*Task to carry out*. Take the part of the data that opens with the line containing "comprometidas, cámbialas cuanto antes y evita" and closes with the line containing "autocompletar y PDF", both lines included. Output it as a JSON list of strings, one string per line, leaving out blank lines.

*Data*.
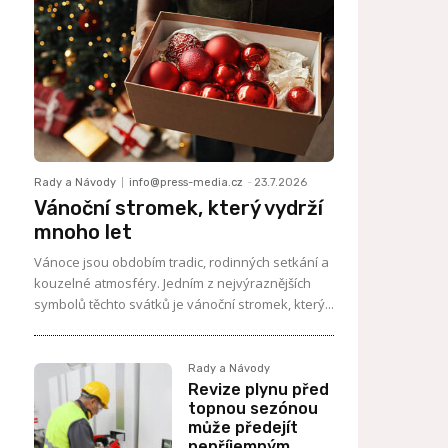
Rady a Návody
info@press-media.cz
-
23.7.2026
Vánoční stromek, který vydrží
mnoho let
Vánoce jsou obdobím tradic, rodinných setkání a
kouzelné atmosféry. Jedním z nejvýraznějších
symbolů těchto svátků je vánoční stromek, který...
Rady a Návody
Revize plynu před
topnou sezónou
může předejít
nepříjemným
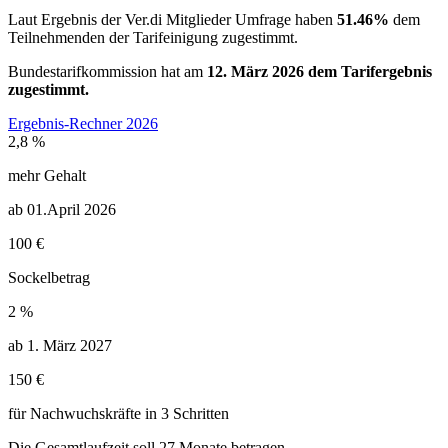
Laut Ergebnis der Ver.di Mitglieder Umfrage haben
51.46%
dem
Teilnehmenden der Tarifeinigung zugestimmt.
Bundestarifkommission hat am
12. März 2026 dem Tarifergebnis
zugestimmt.
Ergebnis-Rechner 2026
2,8 %
mehr Gehalt
ab 01.April 2026
100 €
Sockelbetrag
2 %
ab 1. März 2027
150 €
für Nachwuchskräfte in 3 Schritten
Die Gesamtlaufzeit soll 27 Monate betragen.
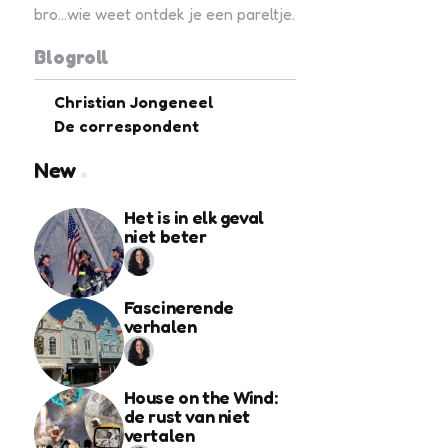
bro...wie weet ontdek je een pareltje.
Blogroll
Christian Jongeneel
De correspondent
New
Het is in elk geval
niet beter
Fascinerende
verhalen
House on the Wind:
de rust van niet
vertalen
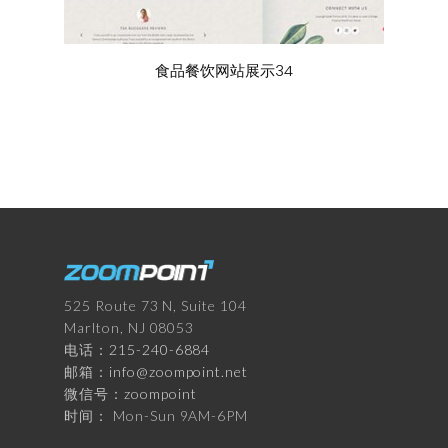
食品餐饮网站展示34
525 Route 73 N, Suite 104
Marlton, NJ 08053
电话：
215-240-6884
邮箱：
info@zoompoint.net
微信号：
zoompoint
时间： Mon-Sun 9AM-6PM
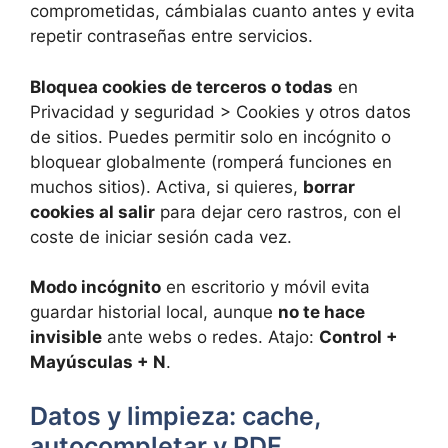
comprometidas, cámbialas cuanto antes y evita
repetir contraseñas entre servicios.
Bloquea cookies de terceros o todas
en
Privacidad y seguridad > Cookies y otros datos
de sitios. Puedes permitir solo en incógnito o
bloquear globalmente (romperá funciones en
muchos sitios). Activa, si quieres,
borrar
cookies al salir
para dejar cero rastros, con el
coste de iniciar sesión cada vez.
Modo incógnito
en escritorio y móvil evita
guardar historial local, aunque
no te hace
invisible
ante webs o redes. Atajo:
Control +
Mayúsculas + N
.
Datos y limpieza: cache,
autocompletar y PDF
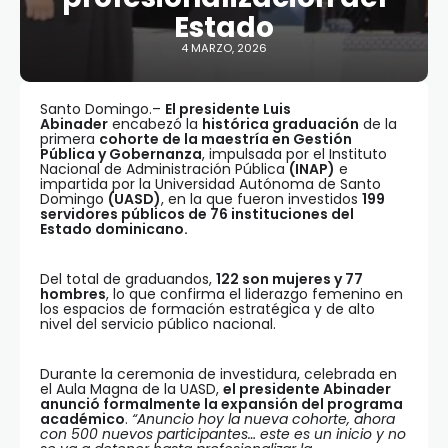
Estado
4 MARZO, 2026
Santo Domingo.–
El presidente Luis
Abinader
encabezó la
histórica graduación
de la
primera
cohorte de la maestría en Gestión
Pública y Gobernanza
, impulsada por el Instituto
Nacional de Administración Pública
(INAP)
e
impartida por la Universidad Autónoma de Santo
Domingo
(UASD)
, en la que fueron investidos
199
servidores públicos de 76 instituciones del
Estado dominicano.
Del total de graduandos,
122 son mujeres y 77
hombres
, lo que confirma el liderazgo femenino en
los espacios de formación estratégica y de alto
nivel del servicio público nacional.
Durante la ceremonia de investidura, celebrada en
el Aula Magna de la UASD,
el presidente Abinader
anunció formalmente la expansión del programa
académico
.
“Anuncio hoy la nueva cohorte, ahora
con 500 nuevos participantes… este es un inicio y no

*Answer box*.
[
  "comprometidas, cámbialas cuanto antes y evita",
  "repetir contraseñas entre servicios.",
  "Bloquea cookies de terceros o todas",
  "en",
  "Privacidad y seguridad > Cookies y otros datos",
  "de sitios. Puedes permitir solo en incógnito o",
  "bloquear globalmente (romperá funciones en",
  "muchos sitios). Activa, si quieres,",
  "borrar",
  "cookies al salir",
  "para dejar cero rastros, con el",
  "coste de iniciar sesión cada vez.",
  "Modo incógnito",
  "en escritorio y móvil evita",
  "guardar historial local, aunque",
  "no te hace",
  "invisible",
  "ante webs o redes. Atajo:",
  "Control +",
  "Mayúsculas + N",
  ".",
  "Datos y limpieza: cache,",
  "autocompletar y PDF"
]